Monday, January 30, 2023
Self-control + sanitary conditions
Question: What do spider bites, sunburns, chicken pox and tight shoes have in common?
Answer: They can all lead to blisters.
While blisters may begin as small, bothersome bubbles that form under the skin and fill with fluid, they can lead to infected areas needing medical attention. To help blisters heal quickly and without further issues, follow these guidelines:
1. Don’t pop it
That billowing booboo may call to you like a plump pimple, but white-knuckle-grip your self-control and don’t pop that blister. Picking, popping and probing blisters increases the chances of introducing bacteria to the wound, which can lead to festering infections.
2. Keep it clean
To keep bacteria at bay, wash the sore area with warm water and mild soap, then apply an antibacterial cream.

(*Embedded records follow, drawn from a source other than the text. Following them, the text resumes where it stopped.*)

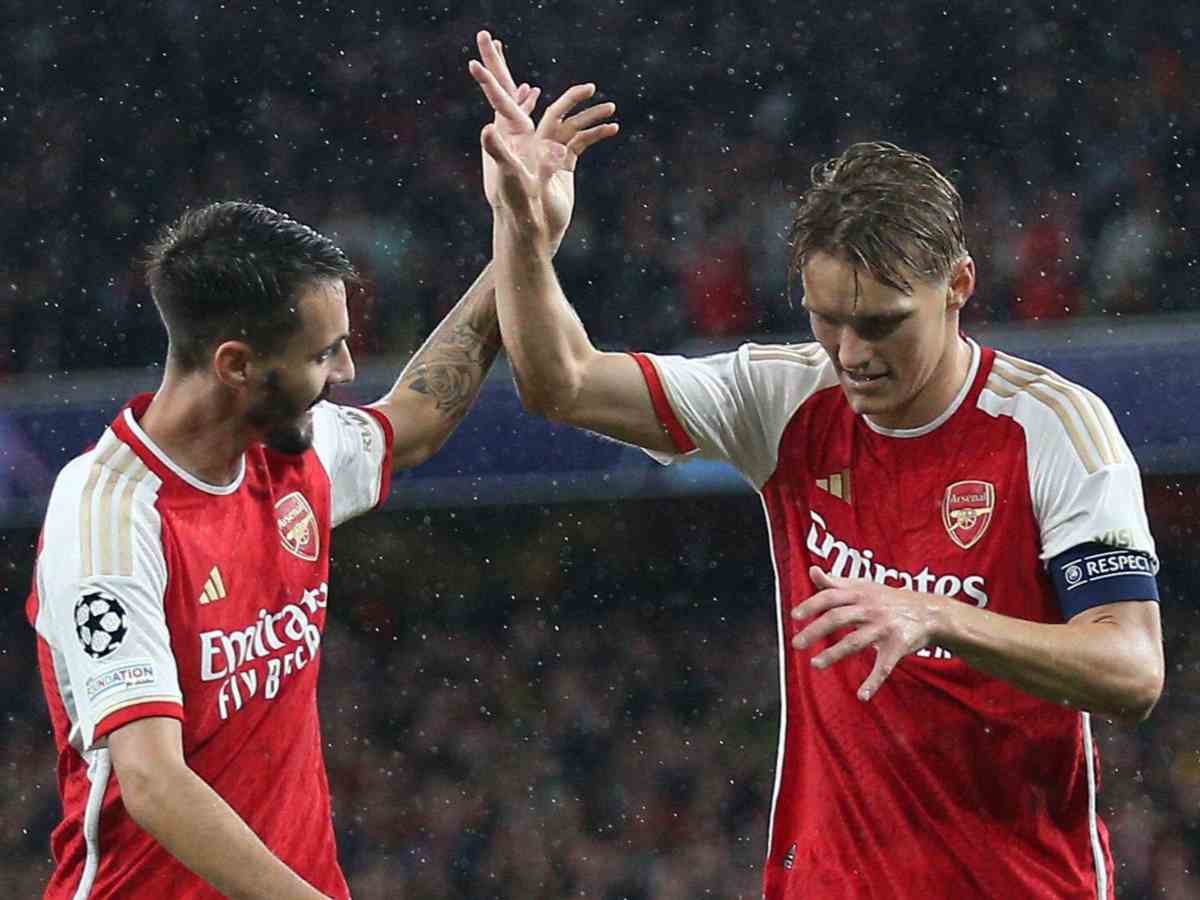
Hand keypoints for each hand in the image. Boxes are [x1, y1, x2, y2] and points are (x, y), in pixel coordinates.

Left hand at [468, 30, 618, 249]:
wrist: (534, 228)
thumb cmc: (515, 204)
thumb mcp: (508, 176)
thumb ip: (499, 151)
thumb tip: (486, 128)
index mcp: (525, 141)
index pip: (534, 109)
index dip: (537, 90)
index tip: (550, 78)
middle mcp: (539, 143)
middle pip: (559, 112)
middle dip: (574, 98)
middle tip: (591, 88)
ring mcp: (552, 152)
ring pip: (575, 127)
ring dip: (592, 117)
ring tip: (612, 109)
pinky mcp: (564, 165)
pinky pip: (582, 143)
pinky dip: (596, 135)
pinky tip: (614, 129)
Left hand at [790, 566, 945, 700]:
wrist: (930, 611)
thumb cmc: (889, 599)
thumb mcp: (864, 586)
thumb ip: (836, 582)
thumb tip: (812, 570)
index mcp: (859, 593)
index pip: (830, 597)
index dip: (811, 605)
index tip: (794, 617)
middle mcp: (870, 609)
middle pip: (838, 618)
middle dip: (815, 631)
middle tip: (796, 644)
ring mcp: (884, 628)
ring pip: (855, 642)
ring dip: (834, 654)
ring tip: (815, 665)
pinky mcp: (898, 646)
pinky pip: (884, 666)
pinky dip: (873, 682)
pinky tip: (862, 696)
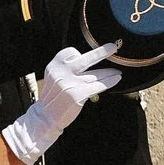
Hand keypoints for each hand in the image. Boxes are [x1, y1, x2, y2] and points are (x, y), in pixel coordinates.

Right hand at [0, 44, 120, 164]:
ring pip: (96, 74)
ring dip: (110, 72)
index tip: (88, 58)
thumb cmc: (53, 97)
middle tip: (113, 47)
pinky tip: (116, 79)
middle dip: (101, 52)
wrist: (45, 117)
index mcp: (54, 66)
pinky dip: (110, 82)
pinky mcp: (79, 94)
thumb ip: (66, 68)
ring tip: (117, 71)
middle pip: (86, 59)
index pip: (71, 51)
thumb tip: (89, 59)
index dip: (81, 54)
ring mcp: (71, 83)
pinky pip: (99, 85)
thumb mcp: (54, 77)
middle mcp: (62, 72)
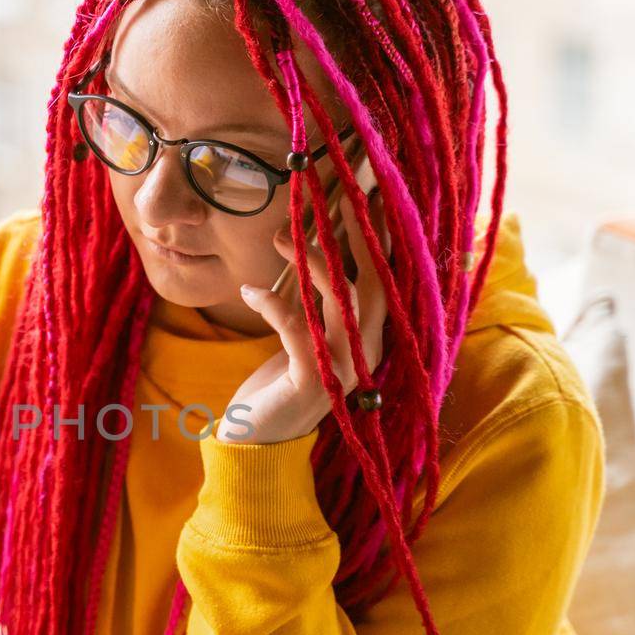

Top it off with a fresh bandage or gauze, then give that blister time to
heal. Most blisters heal naturally within one to two weeks.
3. Know when to see a doctor
Generally, blisters don’t require a doctor’s expertise, but if a blister oozes with green or yellow pus, feels hot to the touch, or becomes more painful to the touch over the course of a few days, it may be infected. Don’t ignore an infected blister. A doctor can determine if your infection needs antibiotics for healing.
4. Change shoes/equipment
Blisters most often pop up due to excessive friction and pressure. So, stop the heavy, rubbing irritation that caused the blister in the first place. Sometimes that’s as simple as changing shoes, other times it means putting down the hand tools or baseball bat for a few days.
Are blisters preventable?
Research confirms that friction blisters form most easily on thick, stiff skin (like the soles of the feet) versus thinner skin. That’s why avid hikers, marathon runners and other athletes eagerly try all kinds of potential prevention tricks and tips to avoid blister pain.
“When it comes to blisters on the feet, I get asked about taping, specialty socks, foot powders, bandages and buying expensive shoes,” said Sierra Giesey, APRN-CNP. “I can’t guarantee any of those treatments will prevent the development of blisters. However, it may reduce the risk. I recommend finding out what works best on your skin through trial and error.”